◆ EXERCISE
Please translate this sentence from the engine forum thread into Spanish: "Reading through this whole thing a couple times, I think your problem is as simple as the carb itself."

◆ TEXT SEGMENT
▼▼▼

Ring gap changed to boost specs when I replaced all the moly rings with stainless. (Compression was the same with both rings sets).

Valves are adjusted pinky tight to zero lash, quarter turn of preload. Pushrod height and valve tip wear pattern checked when I installed the 1.65 harland sharp rockers. I did NOT over-tighten them, I am very aware of that mistake. (Compression was the same before and after different rockers).

Static compression, no, absolutely not sure. The history of this motor is that I relied on the machine shops calculation to yield 10.5+:1 compression, NA cam, dynoed it, down on power. Did the math myself after measuring piston depth with a feeler guage (pistons are relieved, heads are 74cc), calculated 9.4:1. Installed a blower, kept breaking pistons. Went with a thicker HG to drop it to a then calculated 9:1, saying bye bye to proper quench, and hello to functionality. (The closest I've been since the machine shop math blunder).

The end.

Damian 07-12-2015 09:32 PM

Reading through this whole thing a couple times, I think your problem is as simple as the carb itself. You said you cleaned it, but is it possible you put it back together not quite right?

Shaolin Crane 07-12-2015 10:10 PM

Quote:

Originally Posted by enkeivette (Post 143078)
Ring gap changed to boost specs when I replaced all the moly rings with stainless. (Compression was the same with both rings sets).

Valves are adjusted pinky tight to zero lash, quarter turn of preload. Pushrod height and valve tip wear pattern checked when I installed the 1.65 harland sharp rockers. I did NOT over-tighten them, I am very aware of that mistake. (Compression was the same before and after different rockers).

Static compression, no, absolutely not sure. The history of this motor is that I relied on the machine shops calculation to yield 10.5+:1 compression, NA cam, dynoed it, down on power. Did the math myself after measuring piston depth with a feeler guage (pistons are relieved, heads are 74cc), calculated 9.4:1. Installed a blower, kept breaking pistons. Went with a thicker HG to drop it to a then calculated 9:1, saying bye bye to proper quench, and hello to functionality. (The closest I've been since the machine shop math blunder).

The end.

Which is exactly what I was getting at, advertised numbers are fun and all but they mean absolutely dick. AFR advertised my heads at 58cc and when actually measured, my first set were 65cc and the second set was 63cc. Same goes for the pistons with a 4cc relief that was actually 6cc. Piston depth is to be done with a dial indicator and degree wheel, blah blah.

So while 10.5:1, 9.4:1, 9:1 might be close, when you get precise you'll find out that it is probably closer to 8.6-8.8:1 which there is nothing wrong with, would explain why it runs better at that compression with the cam you currently have.

▲▲▲

◆ DATA UNDER STUDY
▼▼▼

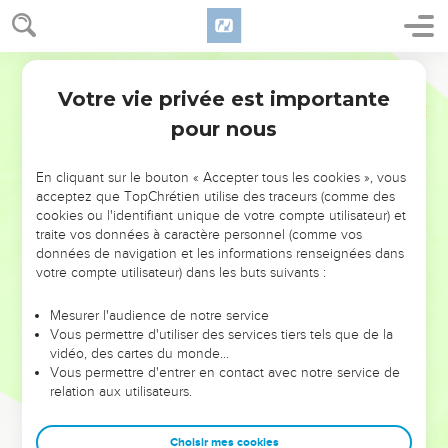
Votre vie privée est importante
pour nous
NE MANQUEZ PAS L’ÉVÉNEMENT
En cliquant sur le bouton « Accepter tous les cookies », vous
DE L’ANNÉE !
acceptez que TopChrétien utilise des traceurs (comme des
cookies ou l'identifiant unique de votre compte utilisateur) et
ET SI LEURS ERREURS POUVAIENT VOUS ÉVITER LES
traite vos données à caractère personnel (comme vos
VOTRES ?
données de navigation et les informations renseignées dans
votre compte utilisateur) dans les buts suivants :
On admire souvent les leaders pour leurs réussites, leur impact,
leur foi ou leur vision. Mais on voit moins les doutes, les erreurs
Mesurer l'audience de notre service
Vous permettre d'utiliser des services tiers tels que de la
et les saisons difficiles qu'ils ont traversés, alors même que ce
vidéo, des cartes du monde…
sont elles qui les ont façonnés.
Vous permettre d'entrer en contact avec notre service de
relation aux utilisateurs.
Dans cette conférence, leaders, entrepreneurs, et responsables
reviennent sur les erreurs marquantes de leur parcours et les
clés pour avancer avec plus de sagesse afin que leurs erreurs
Choisir mes cookies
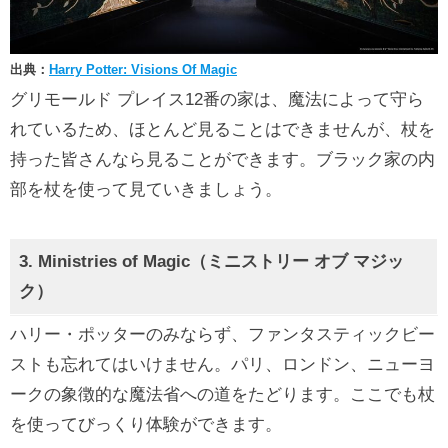
出典：
Harry Potter: Visions Of Magic
グリモールド プレイス12番の家は、魔法によって守ら
れているため、ほとんど見ることはできませんが、杖を
持った皆さんなら見ることができます。ブラック家の内
部を杖を使って見ていきましょう。
3. Ministries of Magic（ミニストリー オブ マジッ
ク）
ハリー・ポッターのみならず、ファンタスティックビー
ストも忘れてはいけません。パリ、ロンドン、ニューヨ
ークの象徴的な魔法省への道をたどります。ここでも杖
を使ってびっくり体験ができます。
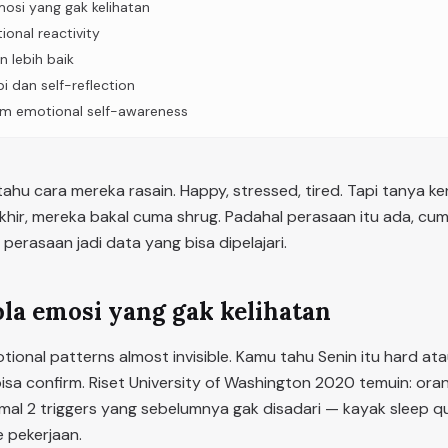
mosi yang gak kelihatan
ional reactivity
n lebih baik
i dan self-reflection
erm emotional self-awareness
hu cara mereka rasain. Happy, stressed, tired. Tapi tanya k
khir, mereka bakal cuma shrug. Padahal perasaan itu ada, cum
perasaan jadi data yang bisa dipelajari.
ola emosi yang gak kelihatan
tional patterns almost invisible. Kamu tahu Senin itu hard ata
isa confirm. Riset University of Washington 2020 temuin: or
imal 2 triggers yang sebelumnya gak disadari — kayak sleep qua
e pekerjaan.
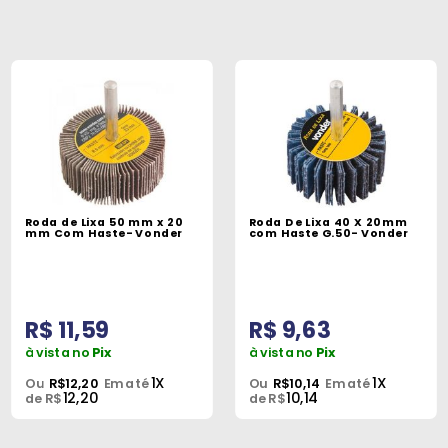
Roda de Lixa 50 mm x 20
Roda De Lixa 40 X 20mm
mm Com Haste- Vonder
com Haste G.50- Vonder
R$ 11,59
R$ 9,63
à vista no
Pix
à vista no
Pix
1X
1X
Ou
R$12,20
Em até
Ou
R$10,14
Em até
12,20
10,14
de R$
de R$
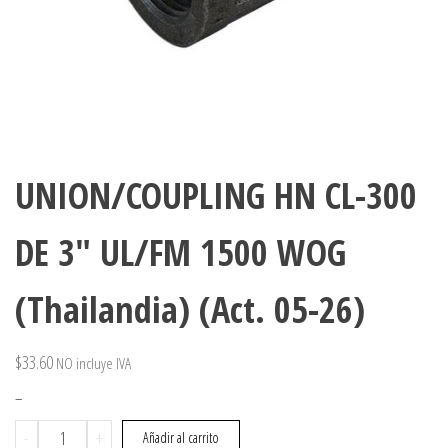
UNION/COUPLING HN CL-300
DE 3″ UL/FM 1500 WOG
(Thailandia) (Act. 05-26)
$
33.60
NO incluye IVA
–
UNION/COUPLING
-
+
Añadir al carrito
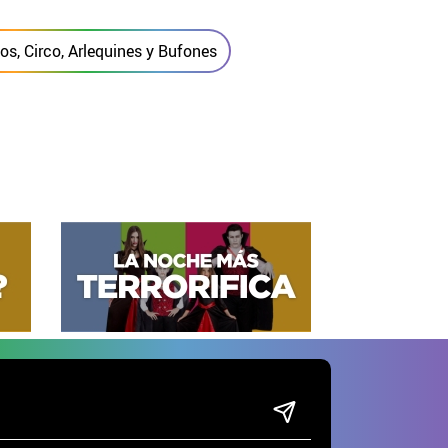
s, Circo, Arlequines y Bufones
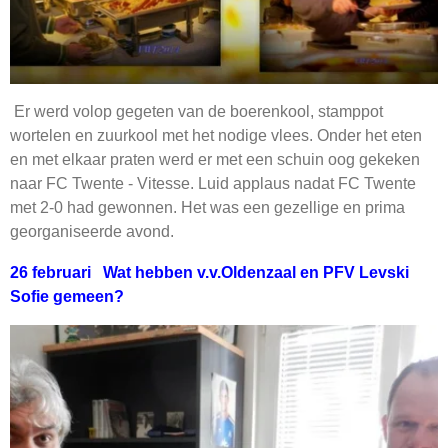
Er werd volop gegeten van de boerenkool, stamppot
wortelen en zuurkool met het nodige vlees. Onder het eten
en met elkaar praten werd er met een schuin oog gekeken
naar FC Twente - Vitesse. Luid applaus nadat FC Twente
met 2-0 had gewonnen. Het was een gezellige en prima
georganiseerde avond.
26 februari
Wat hebben v.v.Oldenzaal en PFV Levski
Sofie gemeen?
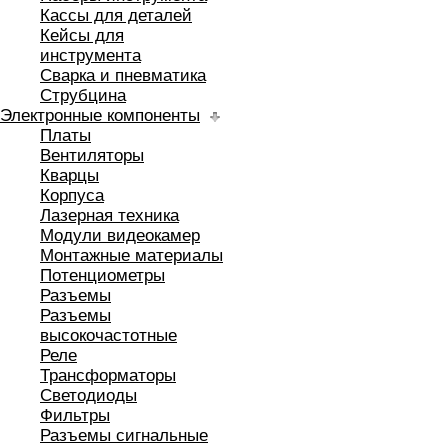
Кассы для деталей
Кейсы для
инструмента
Сварка и пневматика
Струбцина
Электронные компоненты
Платы
Вентиляторы
Кварцы
Корпуса
Лазерная техника
Модули видеокамер
Монтажные материалы
Потенциометры
Разъемы
Разъемы
высокочастотные
Реле
Трансформаторы
Светодиоды
Фильтры
Разъемы сигнальные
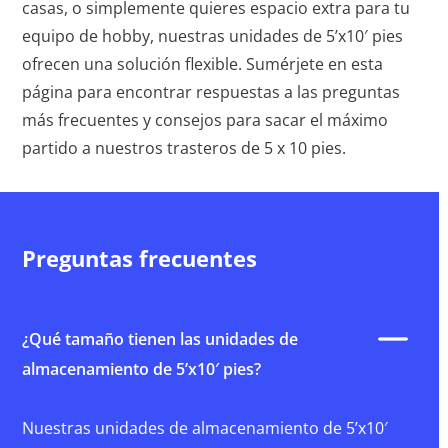
casas, o simplemente quieres espacio extra para tu
equipo de hobby, nuestras unidades de 5’x10′ pies
ofrecen una solución flexible. Sumérjete en esta
página para encontrar respuestas a las preguntas
más frecuentes y consejos para sacar el máximo
partido a nuestros trasteros de 5 x 10 pies.
Preguntas frecuentes
¿Qué tamaño tienen las unidades de
almacenamiento de 5’x10′ pies?
Nuestras unidades de almacenamiento de 5’x10′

▲▲▲

◆ SOLUTION TO THIS EXERCISE
Después de leer todo esto un par de veces, creo que tu problema es tan simple como el carburador en sí.